**WHAT YOU ARE ASKED TO DO:** Reproduce everything from the line containing "Rendered at 1241 by 1755 pixels." down to the line containing "text IX SKYRIUS [177, 219, 1181, 247]", and nothing else.

— start of PROVIDED RECORDS —

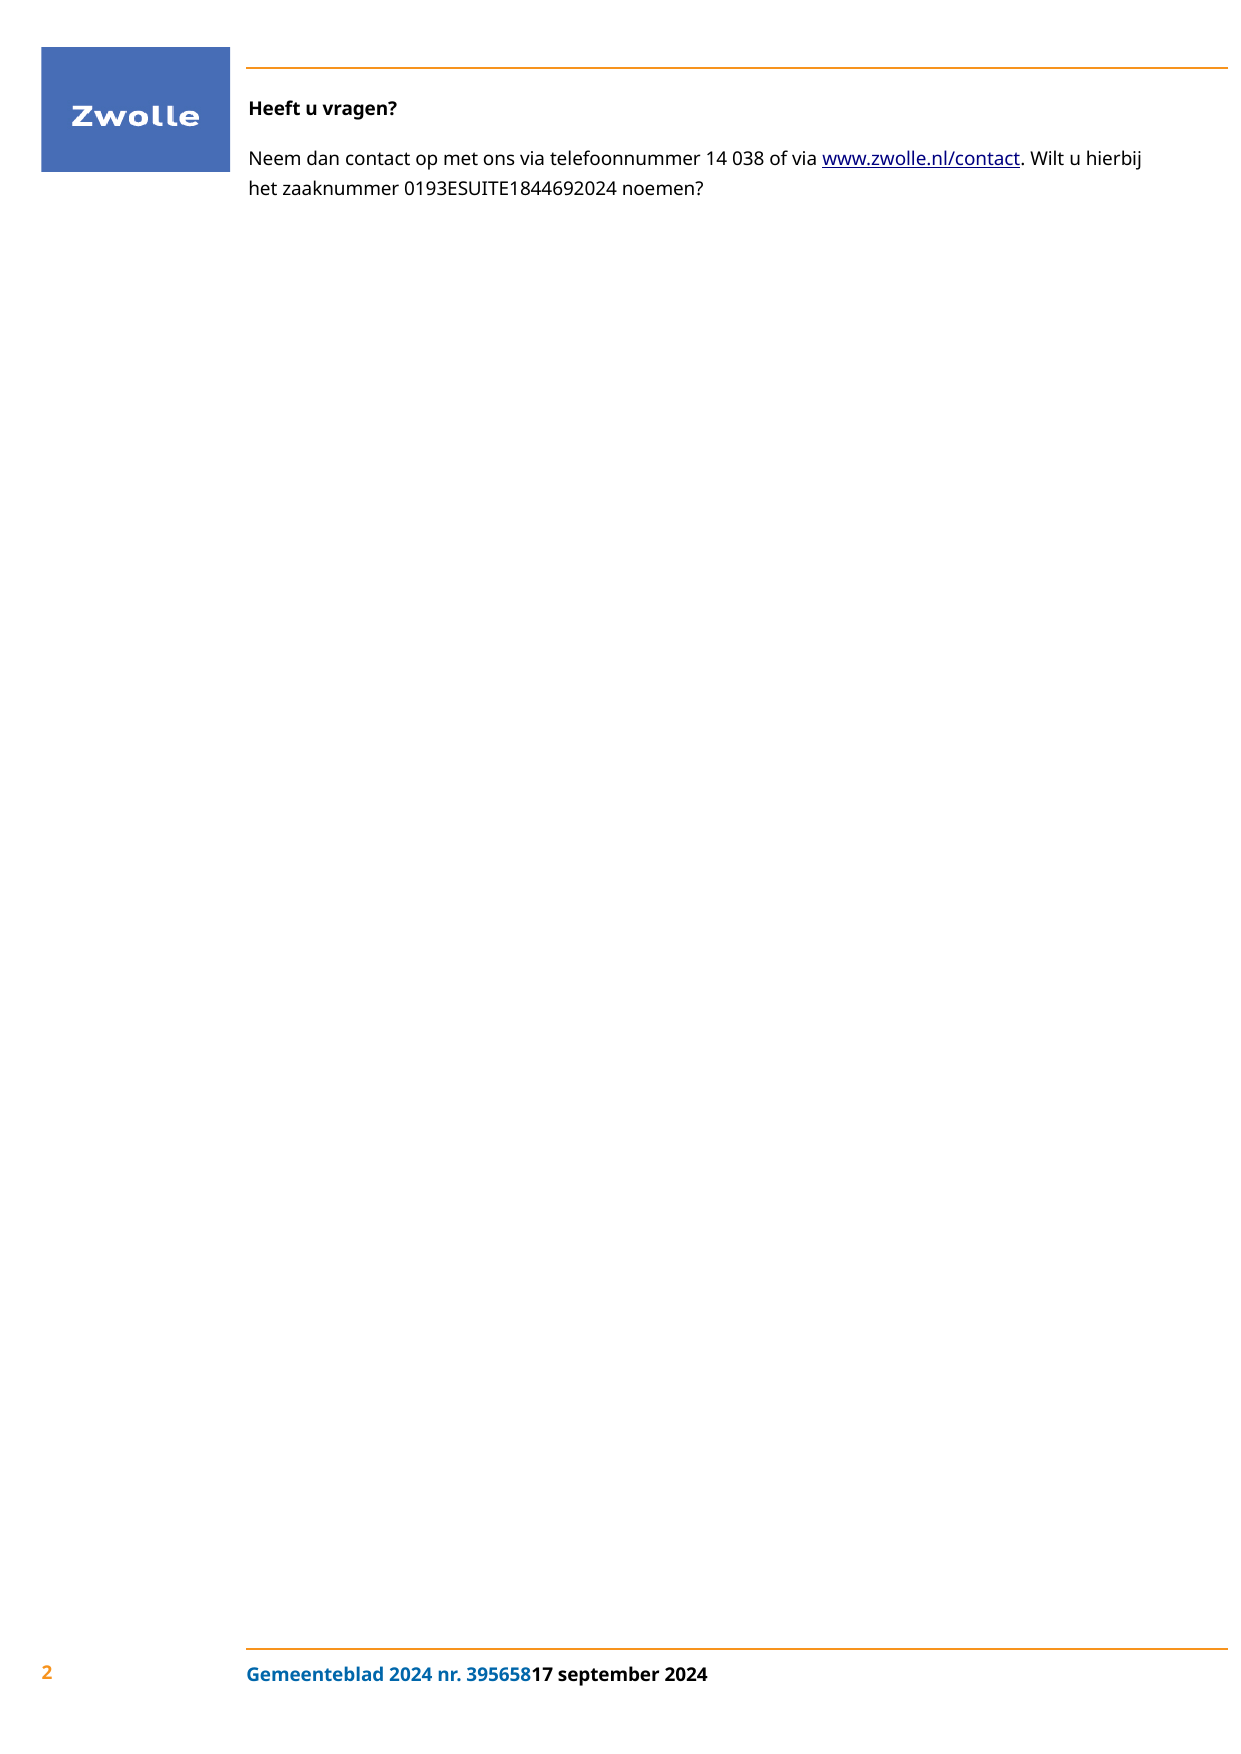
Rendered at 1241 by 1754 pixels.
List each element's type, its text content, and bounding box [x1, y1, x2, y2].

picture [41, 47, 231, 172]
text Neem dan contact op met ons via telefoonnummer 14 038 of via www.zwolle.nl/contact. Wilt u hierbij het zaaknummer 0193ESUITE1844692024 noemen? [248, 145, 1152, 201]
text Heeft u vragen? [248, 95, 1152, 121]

— end of PROVIDED RECORDS —
— start of PROVIDED RECORDS —

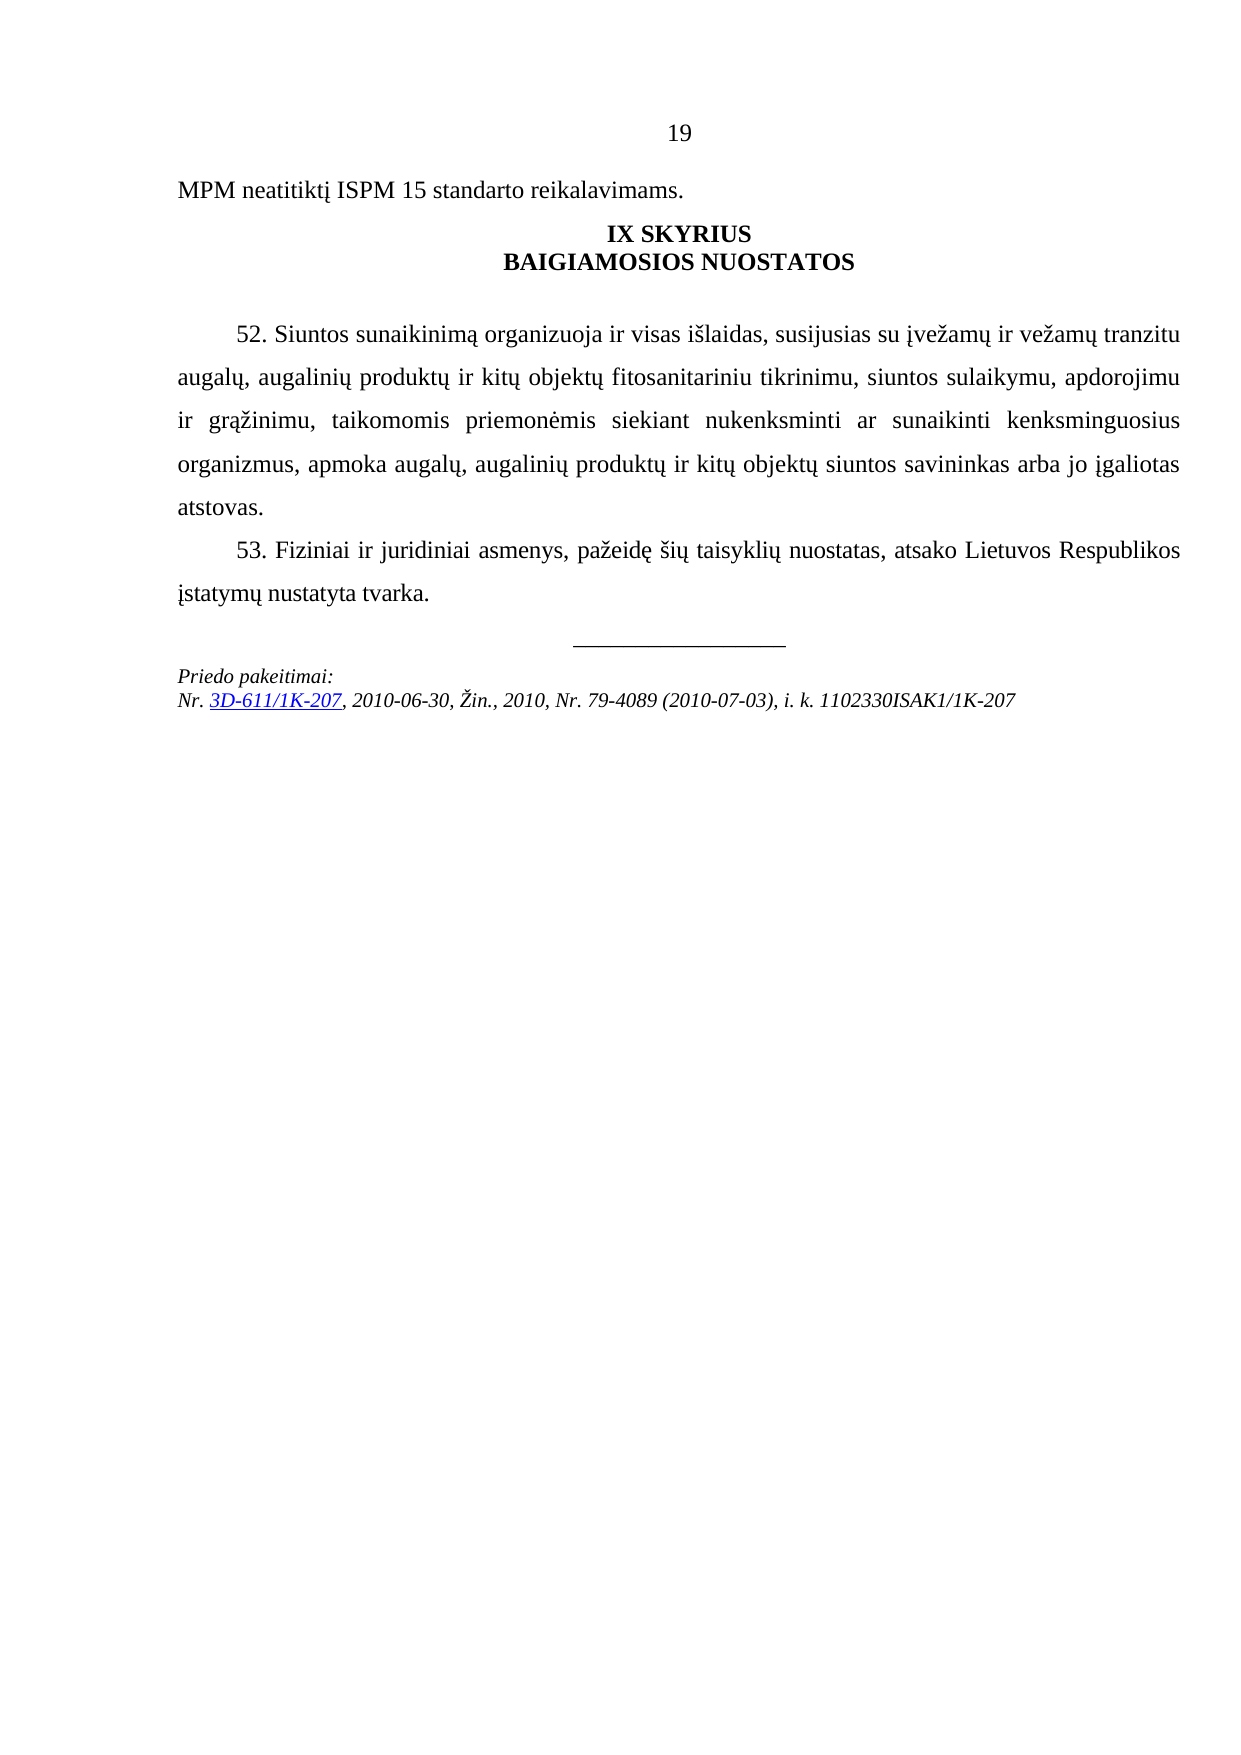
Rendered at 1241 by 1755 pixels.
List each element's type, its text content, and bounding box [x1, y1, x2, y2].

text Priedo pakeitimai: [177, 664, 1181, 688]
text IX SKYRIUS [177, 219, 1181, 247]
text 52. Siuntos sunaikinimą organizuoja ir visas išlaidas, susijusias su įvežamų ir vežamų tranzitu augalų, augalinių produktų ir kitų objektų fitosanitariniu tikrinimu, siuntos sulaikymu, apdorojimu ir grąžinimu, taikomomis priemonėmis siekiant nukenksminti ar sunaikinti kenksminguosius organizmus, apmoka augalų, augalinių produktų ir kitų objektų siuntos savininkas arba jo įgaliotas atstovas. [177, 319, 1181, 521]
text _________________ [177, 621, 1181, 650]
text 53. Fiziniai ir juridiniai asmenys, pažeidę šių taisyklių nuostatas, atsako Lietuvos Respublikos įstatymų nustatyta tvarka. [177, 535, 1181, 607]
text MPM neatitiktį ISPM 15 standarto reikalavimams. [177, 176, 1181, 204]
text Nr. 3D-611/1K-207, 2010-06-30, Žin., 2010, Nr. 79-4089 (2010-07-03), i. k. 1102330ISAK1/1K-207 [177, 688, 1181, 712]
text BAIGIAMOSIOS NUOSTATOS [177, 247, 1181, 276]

— end of PROVIDED RECORDS —

**EXERCISE RESULT:**
Rendered at 1241 by 1755 pixels.
List each element's type, its text content, and bounding box [x1, y1, x2, y2].

text Priedo pakeitimai: [177, 664, 1181, 688]
text IX SKYRIUS [177, 219, 1181, 247]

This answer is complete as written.